→ **Requirement 1**:
Can you turn the paragraph of the food texture excerpt that begins "The average values of hardness, adhesiveness and cohesiveness" into a short bulleted list that keeps its main facts?
→ **Requirement 2**:
Could you copy the part of the food texture excerpt that opens with the words containing "In the correlation" and closes with "of residue) (Fig. 2)."?
→ **Requirement 3**:
Summarize the food texture excerpt in two sentences.

→ **Selected extract**:
◇ ◇ ◇ ◇ ◇
The average values of hardness, adhesiveness and cohesiveness for each food were as shown in Table 1. Foods that belonged to the same viscosity category showed different texture values. Whipped cream had low values of hardness and adhesiveness, and red bean paste showed high values in both. Boiled mashed pumpkin, potato and sweet potato were not high in hardness but in adhesiveness. Cohesiveness did not show distinctive features between foods. The scores of sensory tests were as shown in Table 1. The participants rated different scores respectively. Whipped cream was the easiest to swallow and mango pudding had the least feeling of sticking to the throat. Peanut butter was the hardest to swallow and had greatest sticky feeling.

Table 1.

The average values of TPA and sensory tests for nine kinds of foods

Foods TPA Sensory tests
Hardness (N) Adhesiveness (mJ) Cohesiveness Difficult to swallow Sense of residue
Whipped cream 0.26 ± 0.03 0.87 ± 0.12 0.61 ± 0.04 1.39 ± 1.15 1.22 ± 0.73
Mayonnaise 0.63 ± 0.02 2.80 ± 0.10 0.87 ± 0.03 1.67 ± 1.33 1.67 ± 0.59
Soft tofu 1.59 ± 0.03 0.72 ± 0.08 0.51 ± 0.08 2.28 ± 1.74 1.28 ± 0.58
Mango pudding 4.06 ± 0.18 0.10 ± 0.10 0.64 ± 0.02 2.22 ± 2.24 1.00 ± 0.00
Boiled mashed pumpkin 2.12 ± 0.20 8.70 ± 0.40 0.76 ± 0.09 3.56 ± 2.20 2.72 ± 1.57
Boiled mashed potato 2.83 ± 0.09 13.27 ± 0.21 0.76 ± 0.03 4.83 ± 1.95 3.78 ± 1.80
Boiled mashed sweet potato 2.62 ± 0.43 9.77 ± 1.70 0.68 ± 0.08 5.94 ± 1.92 5.00 ± 1.91
Red bean paste 6.95 ± 0.28 27.55 ± 0.78 0.71 ± 0.08 6.61 ± 2.09 5.94 ± 2.44
Peanut butter 3.46 ± 0.32 18.30 ± 1.01 0.89 ± 0.04 7.61 ± 2.50 7.61 ± 2.70

In the correlation test between TPA and sensory tests, only adhesiveness among three properties was significantly correlated with both sensory tests. (r = 0.882, p = 0.002 for difficult to swallow, r = 0.879, p = 0.002 for sense of residue) (Fig. 2).

Fig. 2.

Fig. 2

Scatter plots of sensory tests (difficult to swallow and sense of residue) with hardness, adhesiveness and cohesiveness. Only adhesiveness among the three properties was significantly correlated with both sensory tests. (r = 0.882, p = 0.002 for difficult to swallow, r = 0.879, p = 0.002 for sense of residue)
◇ ◇ ◇ ◇ ◇
→ **Entries shown**:

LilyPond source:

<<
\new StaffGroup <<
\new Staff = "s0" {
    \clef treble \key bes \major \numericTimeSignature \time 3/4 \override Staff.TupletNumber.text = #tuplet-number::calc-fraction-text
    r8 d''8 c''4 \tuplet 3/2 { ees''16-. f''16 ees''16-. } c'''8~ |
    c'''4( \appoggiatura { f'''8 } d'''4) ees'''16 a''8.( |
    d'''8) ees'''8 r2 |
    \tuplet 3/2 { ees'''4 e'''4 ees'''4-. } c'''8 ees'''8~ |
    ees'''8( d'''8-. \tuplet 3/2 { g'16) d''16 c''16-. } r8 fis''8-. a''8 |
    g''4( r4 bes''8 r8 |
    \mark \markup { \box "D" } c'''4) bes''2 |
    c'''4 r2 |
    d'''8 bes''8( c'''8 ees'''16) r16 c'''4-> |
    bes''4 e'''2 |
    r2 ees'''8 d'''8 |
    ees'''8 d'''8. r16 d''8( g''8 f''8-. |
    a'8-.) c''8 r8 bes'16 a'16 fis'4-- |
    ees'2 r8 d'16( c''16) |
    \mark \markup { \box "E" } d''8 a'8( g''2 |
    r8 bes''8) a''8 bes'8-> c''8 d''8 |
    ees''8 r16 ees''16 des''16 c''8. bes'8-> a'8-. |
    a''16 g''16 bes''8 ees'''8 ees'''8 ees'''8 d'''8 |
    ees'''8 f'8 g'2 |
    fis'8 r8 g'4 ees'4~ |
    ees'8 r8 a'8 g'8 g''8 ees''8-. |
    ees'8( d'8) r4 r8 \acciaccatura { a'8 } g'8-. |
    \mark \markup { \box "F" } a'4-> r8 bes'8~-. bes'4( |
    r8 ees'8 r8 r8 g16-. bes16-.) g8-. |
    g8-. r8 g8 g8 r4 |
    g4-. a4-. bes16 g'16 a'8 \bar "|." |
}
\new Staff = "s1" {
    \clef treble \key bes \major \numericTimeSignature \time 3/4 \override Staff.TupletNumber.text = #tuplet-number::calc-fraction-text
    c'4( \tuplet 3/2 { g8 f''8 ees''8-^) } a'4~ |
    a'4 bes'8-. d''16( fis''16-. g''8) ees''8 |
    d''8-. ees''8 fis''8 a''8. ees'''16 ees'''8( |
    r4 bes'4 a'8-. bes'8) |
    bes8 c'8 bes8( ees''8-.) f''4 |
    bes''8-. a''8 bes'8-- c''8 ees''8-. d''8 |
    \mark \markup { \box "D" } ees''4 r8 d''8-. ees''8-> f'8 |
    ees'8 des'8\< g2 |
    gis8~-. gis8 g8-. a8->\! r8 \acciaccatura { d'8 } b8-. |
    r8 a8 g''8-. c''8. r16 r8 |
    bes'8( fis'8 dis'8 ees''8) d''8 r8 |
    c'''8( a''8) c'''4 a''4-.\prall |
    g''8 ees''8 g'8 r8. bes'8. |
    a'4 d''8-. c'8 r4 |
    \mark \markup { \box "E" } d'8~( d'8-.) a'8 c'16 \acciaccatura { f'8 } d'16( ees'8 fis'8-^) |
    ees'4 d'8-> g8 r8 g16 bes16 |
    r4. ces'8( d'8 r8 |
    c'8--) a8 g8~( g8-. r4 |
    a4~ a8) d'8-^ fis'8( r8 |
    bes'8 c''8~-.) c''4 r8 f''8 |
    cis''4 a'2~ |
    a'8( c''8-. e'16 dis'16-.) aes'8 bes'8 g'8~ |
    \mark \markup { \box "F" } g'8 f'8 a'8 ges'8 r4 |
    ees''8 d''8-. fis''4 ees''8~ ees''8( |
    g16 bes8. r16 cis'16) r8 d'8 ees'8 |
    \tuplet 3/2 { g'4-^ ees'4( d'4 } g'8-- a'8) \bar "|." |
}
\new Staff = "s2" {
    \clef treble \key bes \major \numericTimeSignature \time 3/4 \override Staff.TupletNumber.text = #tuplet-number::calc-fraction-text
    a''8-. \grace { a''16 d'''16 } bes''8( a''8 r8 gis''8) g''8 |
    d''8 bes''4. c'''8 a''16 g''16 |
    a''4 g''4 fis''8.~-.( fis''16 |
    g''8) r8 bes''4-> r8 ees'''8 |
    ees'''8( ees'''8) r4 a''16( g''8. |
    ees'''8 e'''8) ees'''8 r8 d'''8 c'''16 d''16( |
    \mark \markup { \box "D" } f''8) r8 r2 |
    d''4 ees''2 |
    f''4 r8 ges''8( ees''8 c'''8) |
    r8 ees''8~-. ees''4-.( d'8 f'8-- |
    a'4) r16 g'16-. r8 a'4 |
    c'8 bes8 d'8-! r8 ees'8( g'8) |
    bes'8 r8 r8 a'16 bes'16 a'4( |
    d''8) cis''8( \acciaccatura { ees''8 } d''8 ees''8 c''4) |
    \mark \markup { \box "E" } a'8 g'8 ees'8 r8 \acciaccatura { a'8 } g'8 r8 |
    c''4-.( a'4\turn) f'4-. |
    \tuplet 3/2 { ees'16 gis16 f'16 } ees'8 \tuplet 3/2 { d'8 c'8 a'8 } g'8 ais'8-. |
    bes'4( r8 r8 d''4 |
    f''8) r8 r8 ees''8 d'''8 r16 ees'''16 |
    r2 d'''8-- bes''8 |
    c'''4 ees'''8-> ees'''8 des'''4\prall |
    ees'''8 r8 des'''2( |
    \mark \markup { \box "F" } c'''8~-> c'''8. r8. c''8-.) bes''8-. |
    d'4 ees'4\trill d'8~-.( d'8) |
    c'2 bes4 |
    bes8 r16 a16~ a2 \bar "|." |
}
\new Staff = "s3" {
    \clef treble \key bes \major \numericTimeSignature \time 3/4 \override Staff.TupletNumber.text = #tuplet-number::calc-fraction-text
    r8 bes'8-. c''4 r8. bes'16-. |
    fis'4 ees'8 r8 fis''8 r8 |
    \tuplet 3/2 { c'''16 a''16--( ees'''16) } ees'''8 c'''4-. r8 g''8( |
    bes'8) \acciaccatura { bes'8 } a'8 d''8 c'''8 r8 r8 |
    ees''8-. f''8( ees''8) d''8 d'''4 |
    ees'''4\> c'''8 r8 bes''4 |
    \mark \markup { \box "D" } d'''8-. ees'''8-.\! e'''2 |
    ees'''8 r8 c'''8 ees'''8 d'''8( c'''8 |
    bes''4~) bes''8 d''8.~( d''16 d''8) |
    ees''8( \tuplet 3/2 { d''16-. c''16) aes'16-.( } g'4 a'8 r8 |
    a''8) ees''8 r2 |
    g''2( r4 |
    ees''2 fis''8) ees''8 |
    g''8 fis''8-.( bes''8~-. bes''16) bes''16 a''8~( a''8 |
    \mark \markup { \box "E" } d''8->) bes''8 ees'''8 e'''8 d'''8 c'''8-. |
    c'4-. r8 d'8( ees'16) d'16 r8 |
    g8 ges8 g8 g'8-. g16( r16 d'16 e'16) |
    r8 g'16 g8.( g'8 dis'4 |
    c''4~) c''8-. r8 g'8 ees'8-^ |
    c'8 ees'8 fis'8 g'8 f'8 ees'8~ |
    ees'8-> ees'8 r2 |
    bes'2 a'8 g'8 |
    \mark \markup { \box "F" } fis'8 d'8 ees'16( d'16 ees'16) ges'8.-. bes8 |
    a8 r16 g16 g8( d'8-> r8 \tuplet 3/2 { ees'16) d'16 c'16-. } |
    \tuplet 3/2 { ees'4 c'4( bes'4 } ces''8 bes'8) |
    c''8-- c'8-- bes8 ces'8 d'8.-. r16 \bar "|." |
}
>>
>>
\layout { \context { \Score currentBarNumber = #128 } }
◇ ◇ ◇ ◇ ◇
→ **Written response 1**:
- Table 1 gives each food's average hardness, adhesiveness and cohesiveness, along with its sensory test scores.
- Foods in the same viscosity category had different texture values.
- Whipped cream was low in both hardness and adhesiveness, and red bean paste was high in both.
- Boiled mashed pumpkin, potato and sweet potato were high in adhesiveness but not in hardness.
- Cohesiveness showed no distinctive differences between foods.
- Participants gave different scores.
- Whipped cream was the easiest to swallow, and mango pudding had the least feeling of sticking to the throat.
- Peanut butter was the hardest to swallow and had the greatest sticky feeling.

→ **Written response 2**:
In the correlation test between TPA and sensory tests, only adhesiveness among three properties was significantly correlated with both sensory tests. (r = 0.882, p = 0.002 for difficult to swallow, r = 0.879, p = 0.002 for sense of residue) (Fig. 2).

→ **Written response 3**:
Nine kinds of foods were measured for hardness, adhesiveness and cohesiveness and rated in sensory tests. Whipped cream was the easiest to swallow and peanut butter the hardest, and adhesiveness was the only property significantly correlated with both sensory tests (r = 0.882 for difficulty swallowing, r = 0.879 for sense of residue, p = 0.002 for each).